**PROBLEM DESCRIPTION:** For each record below, set it down exactly but leave out any picture.

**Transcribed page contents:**
________

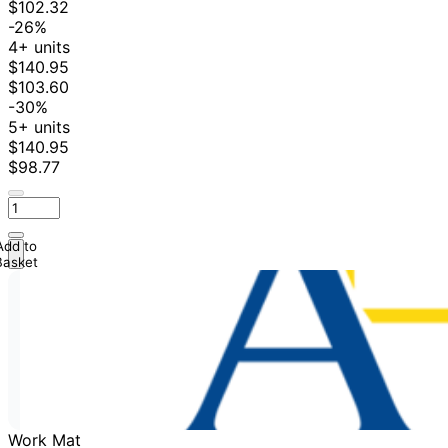
$102.32
-26%
4+ units
$140.95
$103.60
-30%
5+ units
$140.95
$98.77
Add to
Basket
Work Mat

________

**OUTPUT FOR THIS EXERCISE:**
$102.32
-26%
4+ units
$140.95
$103.60
-30%
5+ units
$140.95
$98.77
Add to
Basket
Work Mat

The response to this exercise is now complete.